KOROPAK.CO.ID – BANDUNG – Serangkaian kebijakan pendidikan yang diterbitkan Gubernur Jawa Barat, Dedi Mulyadi, menuai penolakan dari berbagai pihak. Aturan-aturan baru yang diklaim bertujuan meningkatkan kedisiplinan dan efisiensi, justru dinilai memberatkan masyarakat dan mengganggu banyak sektor, dari pendidikan hingga ekonomi lokal.
Salah satu kebijakan paling kontroversial adalah larangan study tour bagi pelajar, yang tertuang dalam Surat Edaran Penjabat Gubernur Nomor 64 Tahun 2024. Kebijakan ini bahkan berbuntut pencopotan seorang kepala SMK di Depok karena tetap menggelar karyawisata usai Dedi resmi menjabat.
Di Bandung, larangan ini memantik gelombang protes dari pelaku industri pariwisata. Sekitar 50 bus pariwisata memadati kawasan Gedung Sate, Senin, 21 Juli 2025.
Mereka menuntut pencabutan kebijakan yang disebut telah menurunkan pendapatan hingga 60 persen. “Lebih parah dari masa pandemi,” ujar Koordinator Aksi, Herdi Sudardja sebagaimana dilansir dari laman CNN Indonesia.
Protes tak hanya datang dari sektor wisata. Sejumlah pemerintah daerah pun mengambil langkah berbeda. Wali Kota Bandung, Muhammad Farhan, misalnya, tetap mengizinkan study tour selama tidak mengganggu nilai akademik siswa. “Kegiatan ini bisa menjadi pembelajaran nonformal yang bermakna,” katanya.
Jam Masuk Sekolah 06.30, Warga Bekasi Keberatan
Tak kalah kontroversial adalah aturan jam masuk sekolah dimajukan menjadi pukul 06.30 WIB, tertuang dalam SE Nomor 58/PK.03/DISDIK tertanggal 28 Mei 2025. Aturan ini diberlakukan secara serentak mulai tahun ajaran baru, dan diserahkan ke daerah untuk teknis pelaksanaan.

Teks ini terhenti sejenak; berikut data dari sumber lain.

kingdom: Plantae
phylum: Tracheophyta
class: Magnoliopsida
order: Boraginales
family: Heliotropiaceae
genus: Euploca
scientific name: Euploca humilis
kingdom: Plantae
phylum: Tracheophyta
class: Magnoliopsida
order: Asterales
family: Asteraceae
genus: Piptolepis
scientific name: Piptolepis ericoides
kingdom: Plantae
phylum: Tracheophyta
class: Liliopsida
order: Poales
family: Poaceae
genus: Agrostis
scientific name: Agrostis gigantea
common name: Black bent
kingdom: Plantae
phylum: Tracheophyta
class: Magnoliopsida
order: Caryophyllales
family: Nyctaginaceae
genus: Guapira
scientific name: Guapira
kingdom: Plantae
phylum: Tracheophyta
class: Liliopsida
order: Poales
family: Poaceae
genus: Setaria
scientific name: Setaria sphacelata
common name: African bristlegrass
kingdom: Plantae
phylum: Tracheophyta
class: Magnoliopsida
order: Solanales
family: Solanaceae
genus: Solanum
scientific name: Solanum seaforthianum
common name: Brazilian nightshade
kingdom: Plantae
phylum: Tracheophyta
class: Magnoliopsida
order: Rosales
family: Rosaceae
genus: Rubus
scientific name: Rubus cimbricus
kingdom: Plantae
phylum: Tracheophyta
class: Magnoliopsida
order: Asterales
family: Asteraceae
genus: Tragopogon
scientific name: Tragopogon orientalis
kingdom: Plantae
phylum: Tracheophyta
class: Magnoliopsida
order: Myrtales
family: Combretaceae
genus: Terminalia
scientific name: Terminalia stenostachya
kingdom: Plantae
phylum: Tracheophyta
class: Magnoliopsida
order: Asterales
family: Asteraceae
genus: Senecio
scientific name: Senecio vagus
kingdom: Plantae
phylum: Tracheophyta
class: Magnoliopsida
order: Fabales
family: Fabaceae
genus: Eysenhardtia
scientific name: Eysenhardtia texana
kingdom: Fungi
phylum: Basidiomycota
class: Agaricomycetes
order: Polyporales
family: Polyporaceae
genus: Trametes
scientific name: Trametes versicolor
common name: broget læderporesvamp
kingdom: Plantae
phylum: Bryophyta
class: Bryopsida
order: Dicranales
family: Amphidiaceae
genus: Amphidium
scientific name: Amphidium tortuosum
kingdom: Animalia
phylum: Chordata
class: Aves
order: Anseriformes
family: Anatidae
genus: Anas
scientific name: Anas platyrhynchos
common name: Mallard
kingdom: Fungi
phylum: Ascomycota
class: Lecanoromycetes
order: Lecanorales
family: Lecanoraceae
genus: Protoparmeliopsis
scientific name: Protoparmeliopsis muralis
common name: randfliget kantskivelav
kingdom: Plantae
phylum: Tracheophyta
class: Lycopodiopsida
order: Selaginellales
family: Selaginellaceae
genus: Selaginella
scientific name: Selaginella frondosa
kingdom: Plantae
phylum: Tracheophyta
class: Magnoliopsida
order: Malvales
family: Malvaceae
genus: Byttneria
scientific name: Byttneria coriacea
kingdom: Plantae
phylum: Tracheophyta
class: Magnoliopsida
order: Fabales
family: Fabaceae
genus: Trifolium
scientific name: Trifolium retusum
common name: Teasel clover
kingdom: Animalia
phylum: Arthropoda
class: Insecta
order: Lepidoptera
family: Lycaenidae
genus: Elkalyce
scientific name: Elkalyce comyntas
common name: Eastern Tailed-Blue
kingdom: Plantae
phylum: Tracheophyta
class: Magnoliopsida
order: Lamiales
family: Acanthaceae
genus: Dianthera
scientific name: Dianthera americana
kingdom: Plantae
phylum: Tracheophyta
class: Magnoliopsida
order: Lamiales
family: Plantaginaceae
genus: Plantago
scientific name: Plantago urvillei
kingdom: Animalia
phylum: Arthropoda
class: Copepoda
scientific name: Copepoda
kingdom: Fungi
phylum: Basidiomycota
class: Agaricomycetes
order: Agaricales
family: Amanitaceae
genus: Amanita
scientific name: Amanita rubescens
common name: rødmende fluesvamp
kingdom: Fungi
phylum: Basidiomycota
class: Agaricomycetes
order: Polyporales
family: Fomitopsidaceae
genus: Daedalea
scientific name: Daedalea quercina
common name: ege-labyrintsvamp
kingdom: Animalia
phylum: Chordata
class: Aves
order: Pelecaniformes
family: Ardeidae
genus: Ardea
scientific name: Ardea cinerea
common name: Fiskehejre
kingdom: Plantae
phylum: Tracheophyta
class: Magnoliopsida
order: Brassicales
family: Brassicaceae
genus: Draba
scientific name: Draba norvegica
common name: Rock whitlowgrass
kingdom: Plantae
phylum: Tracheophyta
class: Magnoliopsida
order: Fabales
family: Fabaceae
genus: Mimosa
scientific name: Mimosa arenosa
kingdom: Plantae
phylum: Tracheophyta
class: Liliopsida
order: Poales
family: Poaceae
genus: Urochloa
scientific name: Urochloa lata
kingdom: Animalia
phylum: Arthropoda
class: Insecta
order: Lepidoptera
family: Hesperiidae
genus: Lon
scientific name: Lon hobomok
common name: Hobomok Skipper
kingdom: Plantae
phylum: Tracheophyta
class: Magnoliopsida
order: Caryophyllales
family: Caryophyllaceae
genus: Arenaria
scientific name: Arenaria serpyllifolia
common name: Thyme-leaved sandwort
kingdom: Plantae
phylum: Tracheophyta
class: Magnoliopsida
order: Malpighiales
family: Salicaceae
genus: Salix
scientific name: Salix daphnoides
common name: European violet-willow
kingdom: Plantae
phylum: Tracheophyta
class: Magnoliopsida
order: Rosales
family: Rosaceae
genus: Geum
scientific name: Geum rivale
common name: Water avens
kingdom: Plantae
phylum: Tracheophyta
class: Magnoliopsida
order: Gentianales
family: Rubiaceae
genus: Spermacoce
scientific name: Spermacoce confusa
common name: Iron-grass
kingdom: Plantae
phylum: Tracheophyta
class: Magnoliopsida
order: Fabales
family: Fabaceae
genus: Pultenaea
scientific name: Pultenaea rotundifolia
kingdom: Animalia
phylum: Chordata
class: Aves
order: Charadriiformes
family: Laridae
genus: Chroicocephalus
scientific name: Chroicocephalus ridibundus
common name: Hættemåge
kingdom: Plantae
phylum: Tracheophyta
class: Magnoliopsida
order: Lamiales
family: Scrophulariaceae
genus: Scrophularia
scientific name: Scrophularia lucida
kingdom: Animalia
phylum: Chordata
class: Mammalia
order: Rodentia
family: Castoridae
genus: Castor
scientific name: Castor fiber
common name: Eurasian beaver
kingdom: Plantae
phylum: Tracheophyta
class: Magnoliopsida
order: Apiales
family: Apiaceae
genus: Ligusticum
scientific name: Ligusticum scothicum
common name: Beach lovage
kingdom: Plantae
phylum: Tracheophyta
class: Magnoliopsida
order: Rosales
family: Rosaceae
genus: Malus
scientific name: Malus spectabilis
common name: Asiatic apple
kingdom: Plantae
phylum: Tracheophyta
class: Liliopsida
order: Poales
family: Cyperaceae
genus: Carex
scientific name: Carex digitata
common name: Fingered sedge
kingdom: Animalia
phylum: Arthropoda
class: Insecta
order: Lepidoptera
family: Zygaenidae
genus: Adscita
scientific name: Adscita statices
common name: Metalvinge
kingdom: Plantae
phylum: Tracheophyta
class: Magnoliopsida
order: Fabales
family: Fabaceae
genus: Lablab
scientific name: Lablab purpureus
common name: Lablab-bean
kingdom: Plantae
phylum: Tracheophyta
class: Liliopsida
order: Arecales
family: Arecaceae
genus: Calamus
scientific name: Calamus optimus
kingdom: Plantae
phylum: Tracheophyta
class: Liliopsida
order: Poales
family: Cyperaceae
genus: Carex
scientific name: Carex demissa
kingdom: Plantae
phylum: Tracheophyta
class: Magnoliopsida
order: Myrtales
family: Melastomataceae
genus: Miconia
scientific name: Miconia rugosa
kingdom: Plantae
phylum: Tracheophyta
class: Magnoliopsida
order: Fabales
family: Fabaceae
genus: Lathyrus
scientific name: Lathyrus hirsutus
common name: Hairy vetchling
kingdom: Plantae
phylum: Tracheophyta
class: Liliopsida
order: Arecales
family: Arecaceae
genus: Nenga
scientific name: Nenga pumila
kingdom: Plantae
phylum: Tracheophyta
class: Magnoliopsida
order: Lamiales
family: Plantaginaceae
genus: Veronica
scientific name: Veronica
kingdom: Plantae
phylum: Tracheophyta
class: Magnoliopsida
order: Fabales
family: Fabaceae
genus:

Namun di Bekasi, kebijakan ini langsung mendapat resistensi. Wali Kota Tri Adhianto menyebut, banyak orang tua menyampaikan keberatan karena persiapan pagi menjadi lebih berat.
Baca: Dugaan Kehadiran KDM Saat Kericuhan Pesta Pernikahan Maut Putranya Disorot, Ini Kata Korban
“Bukan soal bangun pagi, tapi soal kesiapan anak datang ke sekolah dalam kondisi fit dan sarapan cukup,” ujar Tri sembari menambahkan bahwa jam baru justru menimbulkan kemacetan parah di jalur utama kota.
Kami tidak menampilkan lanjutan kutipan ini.